A curious feature of the Docker folio is that 23 of the 51 sheets are unequivocally dated (45%). Of these, all but two (41.1% of the entire folio) cluster into the period 1823–25. Nine sheets are dated 1823, when John Dempsey was only twenty or twenty-one years old. Ten are dated 1824, and three 1825. 1823 fixes Dempsey in East Anglia for the most part, but down in Hampshire also. In 1824 he is in London and the Midlands. By 1825 he is up north, in the East Riding of Yorkshire and County Durham. (One of the few adverse consequences of Harold Wilson’s rearrangement of English county boundaries in the 1960s is that they no longer align with the immensely long historical record, but that is neither here nor there.)

It may be that Dempsey’s excellent habit of dating his sheets was a product of youthful meticulousness, but it is a pity that he soon abandoned it. Between 1826 (back in Durham) and 1844 (Dickey Fletcher in Liverpool) we have no concrete dates at all, only approximations thanks to careful digging, inference and David Hansen’s, if I may say so, fine connoisseurship. The more you look at him, the more fascinating John Church Dempsey becomes. And you begin to catch what in turn caught his eye, above all buttons (often mismatched out of necessity), ad hoc stitching, patches, shoe laces, useful leather straps, holes in stockings and shoes, old gaiters straining against swollen calves and gouty ankles. If there are umpteen different words for snow in Eskimo, in Dempsey there are as many ways with fraying cloth.

1 Richard ‘Dickey’ Fletcher, bellman, Bridlington, c. 1825,. 2 Ann ‘Old Nanny’ Chapman, Bury St. Edmunds,. Both by John Dempsey.

The weight of evidence suggests that, whatever merely adequate training he received, Dempsey was a painter of miniatures. The quality of his faces and his attention to matters of the finest detail appears to lend credence to this hypothesis. Here, therefore, Dempsey was working on what was for him a colossal scale, and there is no doubt that at times he struggled with proportion, spatial relationships, and—no doubt about it—feet. So why did he paint these portraits, and keep them? We think we know. Prior to the invention of photography, if you lived in Ipswich in the early 1820s you did not necessarily know exactly what the Duke of Wellington really looked like, so fame—such as it was—was more likely to adhere to the strictly local, above all the curious, often eccentric characters that were known to everybody on the streets of town, the gaol attendant for example with her definitely arresting presence. If an itinerant portrait painter like Dempsey wished to demonstrate his skill, he could do far worse than to select such a person the better to garner business from the local gentry, townspeople, and other clients for whom the great London portrait painters such as Sir Thomas Lawrence were out of reach.
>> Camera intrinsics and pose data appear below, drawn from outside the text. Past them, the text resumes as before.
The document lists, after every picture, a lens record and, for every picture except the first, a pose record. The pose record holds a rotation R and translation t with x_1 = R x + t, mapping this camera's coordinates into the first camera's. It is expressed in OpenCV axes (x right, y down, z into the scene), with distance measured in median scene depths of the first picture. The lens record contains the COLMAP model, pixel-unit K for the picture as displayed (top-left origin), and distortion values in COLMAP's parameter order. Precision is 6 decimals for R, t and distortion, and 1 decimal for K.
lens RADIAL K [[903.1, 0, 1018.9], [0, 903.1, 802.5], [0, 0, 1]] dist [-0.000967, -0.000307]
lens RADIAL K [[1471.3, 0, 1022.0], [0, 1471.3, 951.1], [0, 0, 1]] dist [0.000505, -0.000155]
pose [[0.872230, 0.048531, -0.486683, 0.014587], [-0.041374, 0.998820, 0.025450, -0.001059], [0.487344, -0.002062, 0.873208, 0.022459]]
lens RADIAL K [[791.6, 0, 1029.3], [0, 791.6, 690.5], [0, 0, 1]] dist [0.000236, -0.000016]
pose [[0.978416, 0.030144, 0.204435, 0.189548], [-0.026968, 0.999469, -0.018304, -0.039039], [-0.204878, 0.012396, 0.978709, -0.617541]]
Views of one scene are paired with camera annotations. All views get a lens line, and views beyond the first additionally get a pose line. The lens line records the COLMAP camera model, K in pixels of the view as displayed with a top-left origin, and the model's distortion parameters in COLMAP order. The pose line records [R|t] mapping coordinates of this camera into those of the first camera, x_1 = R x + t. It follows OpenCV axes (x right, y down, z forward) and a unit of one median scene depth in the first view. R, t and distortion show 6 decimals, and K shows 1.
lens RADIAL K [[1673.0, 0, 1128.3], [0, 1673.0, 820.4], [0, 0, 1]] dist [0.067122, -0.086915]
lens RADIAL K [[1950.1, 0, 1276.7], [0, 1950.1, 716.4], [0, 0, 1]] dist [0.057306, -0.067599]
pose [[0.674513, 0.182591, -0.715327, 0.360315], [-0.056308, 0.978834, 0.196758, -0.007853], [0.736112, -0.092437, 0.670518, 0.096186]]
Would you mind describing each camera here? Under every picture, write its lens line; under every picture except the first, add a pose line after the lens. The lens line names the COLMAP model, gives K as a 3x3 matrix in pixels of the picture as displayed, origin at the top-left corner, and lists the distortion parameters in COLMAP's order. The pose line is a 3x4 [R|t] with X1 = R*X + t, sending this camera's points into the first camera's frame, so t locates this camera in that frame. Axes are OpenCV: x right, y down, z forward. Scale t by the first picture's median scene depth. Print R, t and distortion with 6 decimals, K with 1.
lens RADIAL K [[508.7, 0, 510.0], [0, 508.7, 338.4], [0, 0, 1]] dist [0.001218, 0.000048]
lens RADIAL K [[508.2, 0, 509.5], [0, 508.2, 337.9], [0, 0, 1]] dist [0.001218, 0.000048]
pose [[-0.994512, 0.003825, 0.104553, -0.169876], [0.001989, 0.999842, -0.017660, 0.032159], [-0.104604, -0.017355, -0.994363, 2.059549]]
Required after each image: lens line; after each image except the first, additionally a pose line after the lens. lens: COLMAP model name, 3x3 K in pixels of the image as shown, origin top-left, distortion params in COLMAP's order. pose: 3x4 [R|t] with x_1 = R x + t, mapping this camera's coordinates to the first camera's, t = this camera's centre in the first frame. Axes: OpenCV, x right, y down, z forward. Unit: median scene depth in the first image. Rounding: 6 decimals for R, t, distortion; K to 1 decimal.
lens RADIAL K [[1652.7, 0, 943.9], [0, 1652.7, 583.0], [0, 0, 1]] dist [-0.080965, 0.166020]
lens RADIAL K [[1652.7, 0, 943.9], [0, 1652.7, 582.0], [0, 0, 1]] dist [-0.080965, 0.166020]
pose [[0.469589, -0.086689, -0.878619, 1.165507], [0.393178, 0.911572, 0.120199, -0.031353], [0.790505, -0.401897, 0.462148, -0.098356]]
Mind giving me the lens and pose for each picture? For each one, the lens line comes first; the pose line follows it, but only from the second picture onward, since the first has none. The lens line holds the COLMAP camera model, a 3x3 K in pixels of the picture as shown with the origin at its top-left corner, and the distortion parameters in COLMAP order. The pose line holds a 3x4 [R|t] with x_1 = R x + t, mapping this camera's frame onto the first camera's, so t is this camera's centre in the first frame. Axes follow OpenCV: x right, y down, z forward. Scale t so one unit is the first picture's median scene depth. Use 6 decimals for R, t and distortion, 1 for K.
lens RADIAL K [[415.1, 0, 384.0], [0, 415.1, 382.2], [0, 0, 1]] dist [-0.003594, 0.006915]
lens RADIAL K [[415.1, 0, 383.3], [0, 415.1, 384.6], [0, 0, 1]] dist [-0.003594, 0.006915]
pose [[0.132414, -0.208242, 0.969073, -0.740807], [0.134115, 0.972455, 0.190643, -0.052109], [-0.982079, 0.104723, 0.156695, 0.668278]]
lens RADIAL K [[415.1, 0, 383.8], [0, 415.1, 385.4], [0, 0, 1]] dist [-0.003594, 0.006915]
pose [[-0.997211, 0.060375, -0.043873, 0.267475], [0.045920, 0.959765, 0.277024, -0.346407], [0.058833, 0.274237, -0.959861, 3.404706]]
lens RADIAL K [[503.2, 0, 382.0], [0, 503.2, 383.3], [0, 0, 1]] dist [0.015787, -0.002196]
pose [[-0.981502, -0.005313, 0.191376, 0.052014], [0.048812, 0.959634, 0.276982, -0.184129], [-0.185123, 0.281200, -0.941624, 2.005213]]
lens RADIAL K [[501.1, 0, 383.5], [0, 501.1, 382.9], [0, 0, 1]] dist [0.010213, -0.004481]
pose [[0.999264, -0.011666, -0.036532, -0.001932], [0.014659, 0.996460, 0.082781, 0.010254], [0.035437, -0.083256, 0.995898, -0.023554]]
John Church Dempsey was merely one ordinary foot soldier marching in the ranks of a huge battalion of artists and makers, labouring away in every corner of Regency Britain, who are today, like so many of their subjects, all but forgotten and mostly excluded from the historiography of British art. One might put it slightly differently and say that the most important thing about Dempsey and his people is that none of them was important.

1 Portrait of John Rutherford,. 2 Charles McGee, crossing sweeper, London, c. 1824,. Both by John Dempsey.

History tends to ignore the lowly. Those who dwelt at the fringes of society, or among the ranks of sick and poor or destitute, have rarely left more than the faintest mark upon it, more usually none at all. We can therefore be justly proud that Billy Bean and Mary Leagrove and John Rutherford and Charles McGee and Old Nanny Chapman and Dickey Fletcher are accorded here the dignity of being at least partly rescued from that historical oblivion, together with many of their humble occupations and even certain of their scrapes. We may now recognise them once more, as we know their neighbours did.